The NCAA was forced to make quantifiable changes; this year, the women’s tournament was expanded from 64 to 68 teams, the same number as the men’s competition. There is something approaching staffing parity between the tournaments, and the women’s tournament referees now earn the same salary as their counterparts for the men’s tournament. The women also received identical swag bags and comparable food choices.

The latter may not seem like a giant leap for womankind, but the swag and food at the women’s 2021 tournament was a source of much mockery. And many media observers contend that the TV rights to the women’s NCAA tournament are under-valued. ESPN pays about $42 million annually to the NCAA for the rights to broadcast the women’s tournament and the postseason games of 28 other college sports. Some media analysts predict a price hike when ESPN’s current deal comes up in 2024.

[And even as we mark the 50 years of landmark equality legislation in Title IX, the Supreme Court is poised in June to strike down nearly 50 years of abortion protection for women, an earthquake in the battle for equality.]

Muhammad, who hosted a series of NBC podcasts during the network’s Tokyo Olympics coverage, is well positioned to guide listeners through the evolution of equity in sports. She became the first Muslim woman to compete for the U.S. at the Olympics in a hijab. A three-time All American at Duke University, five-time Senior World medalist and World Champion, Muhammad was part of the women’s saber team that won a bronze medal in the 2016 Summer Games in Rio. Her story inspired Mattel’s first hijab Barbie and Nike’s debut line of hijabs for athletes.

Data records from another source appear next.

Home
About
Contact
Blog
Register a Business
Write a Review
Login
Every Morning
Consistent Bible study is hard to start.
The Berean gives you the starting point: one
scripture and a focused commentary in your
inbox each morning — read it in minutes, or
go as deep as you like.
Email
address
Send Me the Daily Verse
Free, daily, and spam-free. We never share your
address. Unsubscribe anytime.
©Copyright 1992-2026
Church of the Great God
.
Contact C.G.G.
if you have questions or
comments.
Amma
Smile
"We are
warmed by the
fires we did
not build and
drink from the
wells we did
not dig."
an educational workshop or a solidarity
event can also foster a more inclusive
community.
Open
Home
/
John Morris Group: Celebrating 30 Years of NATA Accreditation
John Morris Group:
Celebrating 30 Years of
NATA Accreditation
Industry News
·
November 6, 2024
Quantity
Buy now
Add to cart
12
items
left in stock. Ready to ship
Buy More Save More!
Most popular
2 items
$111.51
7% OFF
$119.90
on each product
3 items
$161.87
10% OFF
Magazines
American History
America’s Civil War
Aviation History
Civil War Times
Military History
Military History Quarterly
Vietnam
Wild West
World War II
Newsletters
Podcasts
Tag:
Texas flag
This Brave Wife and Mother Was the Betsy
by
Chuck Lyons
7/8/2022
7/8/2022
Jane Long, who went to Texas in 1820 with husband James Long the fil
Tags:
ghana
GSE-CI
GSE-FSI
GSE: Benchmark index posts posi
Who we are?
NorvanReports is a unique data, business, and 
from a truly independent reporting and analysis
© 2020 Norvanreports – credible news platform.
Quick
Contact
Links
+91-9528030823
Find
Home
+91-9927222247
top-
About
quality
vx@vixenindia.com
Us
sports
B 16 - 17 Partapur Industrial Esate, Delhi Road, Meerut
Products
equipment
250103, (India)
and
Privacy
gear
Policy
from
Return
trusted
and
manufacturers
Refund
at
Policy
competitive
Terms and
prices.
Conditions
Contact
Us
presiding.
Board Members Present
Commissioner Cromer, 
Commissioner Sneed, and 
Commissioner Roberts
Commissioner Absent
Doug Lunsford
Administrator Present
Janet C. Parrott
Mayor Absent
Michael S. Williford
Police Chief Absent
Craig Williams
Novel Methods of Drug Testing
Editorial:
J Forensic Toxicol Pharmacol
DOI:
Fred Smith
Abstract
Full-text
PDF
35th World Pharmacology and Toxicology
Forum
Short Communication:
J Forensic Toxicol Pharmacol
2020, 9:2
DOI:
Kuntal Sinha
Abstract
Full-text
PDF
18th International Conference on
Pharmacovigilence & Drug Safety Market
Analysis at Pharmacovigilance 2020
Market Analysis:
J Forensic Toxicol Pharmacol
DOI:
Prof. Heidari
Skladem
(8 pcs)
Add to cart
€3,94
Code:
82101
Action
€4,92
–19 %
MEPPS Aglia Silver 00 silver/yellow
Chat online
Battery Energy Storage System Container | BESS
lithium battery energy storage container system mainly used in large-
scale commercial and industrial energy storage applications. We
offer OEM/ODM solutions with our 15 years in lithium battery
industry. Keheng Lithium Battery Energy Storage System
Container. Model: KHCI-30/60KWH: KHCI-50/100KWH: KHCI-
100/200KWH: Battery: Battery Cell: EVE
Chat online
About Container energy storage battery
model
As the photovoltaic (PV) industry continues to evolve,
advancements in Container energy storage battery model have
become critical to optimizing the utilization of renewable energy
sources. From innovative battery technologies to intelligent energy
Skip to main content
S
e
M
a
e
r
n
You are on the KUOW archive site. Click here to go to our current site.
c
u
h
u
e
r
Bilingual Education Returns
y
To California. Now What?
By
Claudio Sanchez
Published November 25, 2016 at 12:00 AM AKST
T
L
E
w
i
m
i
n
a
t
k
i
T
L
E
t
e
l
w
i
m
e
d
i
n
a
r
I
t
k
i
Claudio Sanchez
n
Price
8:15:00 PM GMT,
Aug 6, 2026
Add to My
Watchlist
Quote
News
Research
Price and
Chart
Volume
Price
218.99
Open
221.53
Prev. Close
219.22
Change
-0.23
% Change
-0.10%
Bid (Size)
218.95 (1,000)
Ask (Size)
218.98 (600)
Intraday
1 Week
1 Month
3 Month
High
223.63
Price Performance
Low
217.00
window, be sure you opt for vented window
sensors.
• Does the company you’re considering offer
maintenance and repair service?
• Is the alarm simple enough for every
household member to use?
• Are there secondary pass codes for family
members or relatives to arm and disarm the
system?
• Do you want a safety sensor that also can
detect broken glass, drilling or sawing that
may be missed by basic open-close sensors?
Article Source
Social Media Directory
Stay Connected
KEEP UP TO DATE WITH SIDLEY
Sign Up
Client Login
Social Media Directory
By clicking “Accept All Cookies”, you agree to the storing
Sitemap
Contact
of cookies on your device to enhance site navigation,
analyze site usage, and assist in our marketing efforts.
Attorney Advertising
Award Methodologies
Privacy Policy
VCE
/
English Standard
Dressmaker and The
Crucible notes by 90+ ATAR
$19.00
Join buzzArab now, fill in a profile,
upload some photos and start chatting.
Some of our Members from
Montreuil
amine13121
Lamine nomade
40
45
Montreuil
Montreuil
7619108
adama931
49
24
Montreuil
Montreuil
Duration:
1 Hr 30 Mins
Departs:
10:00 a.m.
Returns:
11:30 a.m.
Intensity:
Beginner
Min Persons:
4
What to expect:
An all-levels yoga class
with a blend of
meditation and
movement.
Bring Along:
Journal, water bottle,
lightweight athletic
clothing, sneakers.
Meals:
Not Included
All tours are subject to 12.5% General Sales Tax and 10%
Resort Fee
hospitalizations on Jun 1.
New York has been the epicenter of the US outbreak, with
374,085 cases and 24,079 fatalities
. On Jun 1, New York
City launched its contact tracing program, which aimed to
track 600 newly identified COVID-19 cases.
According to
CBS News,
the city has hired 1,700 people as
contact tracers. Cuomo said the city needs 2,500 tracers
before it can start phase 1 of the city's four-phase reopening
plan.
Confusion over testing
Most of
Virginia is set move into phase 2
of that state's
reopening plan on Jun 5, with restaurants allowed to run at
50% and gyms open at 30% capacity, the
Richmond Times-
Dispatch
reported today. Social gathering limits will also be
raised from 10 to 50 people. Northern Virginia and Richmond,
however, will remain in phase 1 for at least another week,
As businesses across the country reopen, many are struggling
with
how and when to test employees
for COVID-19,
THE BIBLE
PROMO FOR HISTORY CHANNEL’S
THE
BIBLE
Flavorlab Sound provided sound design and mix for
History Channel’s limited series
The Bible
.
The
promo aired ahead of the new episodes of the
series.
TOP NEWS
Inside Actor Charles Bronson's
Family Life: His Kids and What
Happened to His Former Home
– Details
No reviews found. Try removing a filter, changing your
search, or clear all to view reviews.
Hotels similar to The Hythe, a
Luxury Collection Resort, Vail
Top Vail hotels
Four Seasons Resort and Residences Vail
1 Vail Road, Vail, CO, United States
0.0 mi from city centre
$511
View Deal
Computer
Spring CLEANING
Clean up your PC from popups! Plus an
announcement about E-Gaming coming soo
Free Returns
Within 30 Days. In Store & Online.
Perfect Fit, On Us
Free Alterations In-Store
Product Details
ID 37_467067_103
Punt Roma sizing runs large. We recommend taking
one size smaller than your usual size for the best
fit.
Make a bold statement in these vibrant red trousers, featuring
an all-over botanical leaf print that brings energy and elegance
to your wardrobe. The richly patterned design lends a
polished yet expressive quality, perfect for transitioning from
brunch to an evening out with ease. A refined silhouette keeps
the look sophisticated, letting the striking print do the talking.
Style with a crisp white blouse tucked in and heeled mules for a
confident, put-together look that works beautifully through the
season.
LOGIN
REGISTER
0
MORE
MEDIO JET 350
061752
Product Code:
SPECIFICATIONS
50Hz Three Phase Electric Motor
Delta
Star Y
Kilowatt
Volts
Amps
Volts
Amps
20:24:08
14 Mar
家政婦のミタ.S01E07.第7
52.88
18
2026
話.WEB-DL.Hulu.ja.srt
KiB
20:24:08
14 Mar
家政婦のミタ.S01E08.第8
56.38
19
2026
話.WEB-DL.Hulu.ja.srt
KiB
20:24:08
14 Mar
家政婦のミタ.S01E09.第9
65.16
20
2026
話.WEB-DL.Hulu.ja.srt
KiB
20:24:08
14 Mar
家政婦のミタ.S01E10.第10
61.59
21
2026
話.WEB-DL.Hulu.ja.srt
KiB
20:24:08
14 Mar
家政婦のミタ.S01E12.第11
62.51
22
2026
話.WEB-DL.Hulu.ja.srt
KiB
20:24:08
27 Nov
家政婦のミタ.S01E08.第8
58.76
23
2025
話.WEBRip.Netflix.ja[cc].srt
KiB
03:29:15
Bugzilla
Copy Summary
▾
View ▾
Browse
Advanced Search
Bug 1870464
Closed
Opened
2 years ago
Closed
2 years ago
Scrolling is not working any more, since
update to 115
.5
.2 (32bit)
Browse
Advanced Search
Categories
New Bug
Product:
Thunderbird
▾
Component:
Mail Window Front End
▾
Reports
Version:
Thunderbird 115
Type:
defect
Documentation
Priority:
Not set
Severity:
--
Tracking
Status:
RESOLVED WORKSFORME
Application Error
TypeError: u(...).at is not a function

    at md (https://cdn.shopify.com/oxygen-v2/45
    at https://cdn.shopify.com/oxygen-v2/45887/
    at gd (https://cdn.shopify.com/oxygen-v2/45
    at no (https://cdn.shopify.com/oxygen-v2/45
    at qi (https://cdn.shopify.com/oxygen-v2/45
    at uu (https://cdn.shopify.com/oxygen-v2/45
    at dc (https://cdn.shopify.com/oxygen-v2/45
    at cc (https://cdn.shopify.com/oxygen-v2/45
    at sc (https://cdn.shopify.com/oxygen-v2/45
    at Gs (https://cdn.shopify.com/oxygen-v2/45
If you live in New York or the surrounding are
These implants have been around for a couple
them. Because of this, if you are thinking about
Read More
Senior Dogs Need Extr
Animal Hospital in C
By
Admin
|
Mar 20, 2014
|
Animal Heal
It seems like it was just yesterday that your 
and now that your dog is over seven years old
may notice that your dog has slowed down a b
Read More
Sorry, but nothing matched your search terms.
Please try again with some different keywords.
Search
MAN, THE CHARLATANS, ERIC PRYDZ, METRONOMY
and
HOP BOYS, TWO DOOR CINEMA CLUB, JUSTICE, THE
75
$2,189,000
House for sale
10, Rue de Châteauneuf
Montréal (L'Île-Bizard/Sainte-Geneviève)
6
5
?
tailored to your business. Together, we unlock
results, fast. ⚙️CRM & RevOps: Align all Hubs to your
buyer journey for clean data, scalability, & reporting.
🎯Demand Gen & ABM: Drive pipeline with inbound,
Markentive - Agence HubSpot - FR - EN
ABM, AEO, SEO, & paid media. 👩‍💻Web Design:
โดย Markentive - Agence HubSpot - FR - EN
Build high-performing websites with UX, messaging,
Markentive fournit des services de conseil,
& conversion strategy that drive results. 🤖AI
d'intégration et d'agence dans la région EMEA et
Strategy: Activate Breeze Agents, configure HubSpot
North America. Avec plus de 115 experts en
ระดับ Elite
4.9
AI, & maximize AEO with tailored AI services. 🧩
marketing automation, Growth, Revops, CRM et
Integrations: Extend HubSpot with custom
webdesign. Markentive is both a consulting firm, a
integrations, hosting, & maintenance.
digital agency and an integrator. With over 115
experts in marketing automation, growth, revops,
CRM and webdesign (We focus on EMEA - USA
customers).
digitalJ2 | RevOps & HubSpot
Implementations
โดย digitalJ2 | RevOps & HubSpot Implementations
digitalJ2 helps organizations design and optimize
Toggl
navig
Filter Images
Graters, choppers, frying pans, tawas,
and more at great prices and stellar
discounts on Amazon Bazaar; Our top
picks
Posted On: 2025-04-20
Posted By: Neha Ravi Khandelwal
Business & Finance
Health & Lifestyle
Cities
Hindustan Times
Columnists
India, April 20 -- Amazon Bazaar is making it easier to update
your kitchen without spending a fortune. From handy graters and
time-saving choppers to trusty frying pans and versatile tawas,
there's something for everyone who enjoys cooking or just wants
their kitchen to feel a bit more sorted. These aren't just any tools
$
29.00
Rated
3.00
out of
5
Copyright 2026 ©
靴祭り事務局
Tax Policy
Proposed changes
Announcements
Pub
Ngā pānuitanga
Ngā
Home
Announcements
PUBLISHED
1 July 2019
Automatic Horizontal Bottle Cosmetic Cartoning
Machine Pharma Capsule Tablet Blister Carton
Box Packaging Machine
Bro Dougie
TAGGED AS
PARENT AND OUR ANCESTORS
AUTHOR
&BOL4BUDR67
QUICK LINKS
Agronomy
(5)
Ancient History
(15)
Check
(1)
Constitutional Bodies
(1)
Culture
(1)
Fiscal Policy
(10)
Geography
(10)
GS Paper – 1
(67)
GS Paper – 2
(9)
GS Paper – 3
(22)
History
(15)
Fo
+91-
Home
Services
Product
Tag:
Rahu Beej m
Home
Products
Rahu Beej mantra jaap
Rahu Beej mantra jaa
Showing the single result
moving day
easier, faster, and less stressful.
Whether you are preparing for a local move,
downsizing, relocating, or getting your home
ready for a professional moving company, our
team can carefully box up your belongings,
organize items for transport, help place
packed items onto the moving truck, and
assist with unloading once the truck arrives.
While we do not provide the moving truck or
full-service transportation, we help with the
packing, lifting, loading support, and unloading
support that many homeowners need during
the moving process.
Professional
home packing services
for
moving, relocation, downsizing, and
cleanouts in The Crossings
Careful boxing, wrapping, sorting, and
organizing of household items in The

Her entrée into fencing — a predominantly white sport — came when her mother suggested she try it because it was one of the few sports that comported with the tenets of modesty prescribed by her Muslim faith. Several years ago, Muhammad and her sisters launched a clothing line, Louella, which features modest ready-to-wear day and evening attire. Muhammad views the line — which is manufactured in the United States — as giving back to her community.

“When I was growing up, I couldn’t find modest clothes,” she says. “If you bought a spaghetti-strap dress, then you had to buy a long-sleeved top to go over it or underneath. And now, we’ve made modest dressing really easy.”

An activist and author, Muhammad is an ambassador with the U.S. State Department’s Empowering Women and Girls Through Sport initiative. She has written three books including a 2018 memoir “Proud: My Fight for an Unlikely American Dream” and a children’s picture book, “The Proudest Blue: A Story of Hijab and Family.”

“She pushed us to look at this from a more contemporary perspective, and also to speak to women of color, women from the LGBTQ+ community,” says Stevens. “I think because of her involvement, we’ve been able to expand or open the aperture to tell a more robust story.”

Muhammad is quick to point out that her dream of becoming an Olympic fencer would not have been possible without Title IX, but she also knows that sport — and society at large — have a lot more work to do. The plight of WNBA star Brittney Griner, who has been wrongfully detained in Russia for more than 75 days, has exposed the precariousness of inequality. Like many WNBA stars, Griner plays for a team in the Russian Premier League during the WNBA offseason because Russian teams pay far more than the WNBA salary cap, which maxes out at $228,094. She was detained by Russian officials last February, for allegedly attempting to enter the country with vape cartridges containing hashish oil, days after Russian President Vladimir Putin launched his invasion of Ukraine.

“The conversation around inequity in sport is so deep and so multilayered,” says Muhammad. “I have a very unique experience living at the intersection of faith and gender and also race. Title IX specifically addresses discrimination on the basis of sex. But when we look at Brittney Griner’s situation, there’s a lot more than just gender inequity. The WNBA is predominantly a Black league. We all have to learn the history of why this even exists, how long it took these different entities like the NCAA to really get behind women’s sports. We’re in 2022 and I don’t know if there was real meaningful effort until the ‘90s. So it hasn’t been that long. I still think we have a long way to go.”

The series features Interviews with Title IX and college basketball trailblazers including Margaret Dunkle, the activist who created and implemented Title IX; 1996 women’s Olympic basketball and Stanford head coach Tara VanDerveer; 2020 WNBA MVP A’ja Wilson; Big East Conference commissioner Val Ackerman, and former Notre Dame head coach (and two-time NCAA Champion) Muffet McGraw.

“We have to understand the history of Title IX and understand the real efforts that these women made,” adds Muhammad. “I hope that people feel empowered when they finish listening to this podcast. I hope they feel motivated to support women in sport, whether that’s your local soccer team, your favorite WNBA team or your favorite snowboarder. When you look at athletes, there’s no difference in how much any of us are putting in based on gender. We’re all working just as hard to achieve. So why not support and show up for each of us in the same way?”